[[ Records supplied open ]]

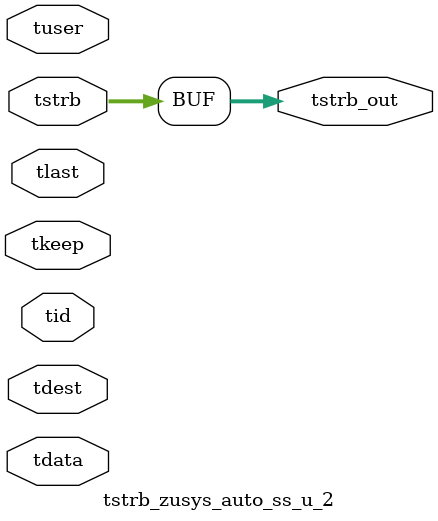
<source format=v>


`timescale 1ps/1ps

module tstrb_zusys_auto_ss_u_2 #
(
parameter C_S_AXIS_TDATA_WIDTH = 32,
parameter C_S_AXIS_TUSER_WIDTH = 0,
parameter C_S_AXIS_TID_WIDTH   = 0,
parameter C_S_AXIS_TDEST_WIDTH = 0,
parameter C_M_AXIS_TDATA_WIDTH = 32
)
(
input  [(C_S_AXIS_TDATA_WIDTH == 0 ? 1 : C_S_AXIS_TDATA_WIDTH)-1:0     ] tdata,
input  [(C_S_AXIS_TUSER_WIDTH == 0 ? 1 : C_S_AXIS_TUSER_WIDTH)-1:0     ] tuser,
input  [(C_S_AXIS_TID_WIDTH   == 0 ? 1 : C_S_AXIS_TID_WIDTH)-1:0       ] tid,
input  [(C_S_AXIS_TDEST_WIDTH == 0 ? 1 : C_S_AXIS_TDEST_WIDTH)-1:0     ] tdest,
input  [(C_S_AXIS_TDATA_WIDTH/8)-1:0 ] tkeep,
input  [(C_S_AXIS_TDATA_WIDTH/8)-1:0 ] tstrb,
input                                                                    tlast,
output [(C_M_AXIS_TDATA_WIDTH/8)-1:0 ] tstrb_out
);

assign tstrb_out = {tstrb[3:0]};

endmodule


</source>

[[ Records supplied closed ]]

(Problem): Please print everything in the material exactly, apart from the pictures.

(Your response):
<source format=v>


`timescale 1ps/1ps

module tstrb_zusys_auto_ss_u_2 #
(
parameter C_S_AXIS_TDATA_WIDTH = 32,
parameter C_S_AXIS_TUSER_WIDTH = 0,
parameter C_S_AXIS_TID_WIDTH   = 0,
parameter C_S_AXIS_TDEST_WIDTH = 0,
parameter C_M_AXIS_TDATA_WIDTH = 32
)
(
input  [(C_S_AXIS_TDATA_WIDTH == 0 ? 1 : C_S_AXIS_TDATA_WIDTH)-1:0     ] tdata,
input  [(C_S_AXIS_TUSER_WIDTH == 0 ? 1 : C_S_AXIS_TUSER_WIDTH)-1:0     ] tuser,
input  [(C_S_AXIS_TID_WIDTH   == 0 ? 1 : C_S_AXIS_TID_WIDTH)-1:0       ] tid,
input  [(C_S_AXIS_TDEST_WIDTH == 0 ? 1 : C_S_AXIS_TDEST_WIDTH)-1:0     ] tdest,
input  [(C_S_AXIS_TDATA_WIDTH/8)-1:0 ] tkeep,
input  [(C_S_AXIS_TDATA_WIDTH/8)-1:0 ] tstrb,
input                                                                    tlast,
output [(C_M_AXIS_TDATA_WIDTH/8)-1:0 ] tstrb_out
);

assign tstrb_out = {tstrb[3:0]};

endmodule


</source>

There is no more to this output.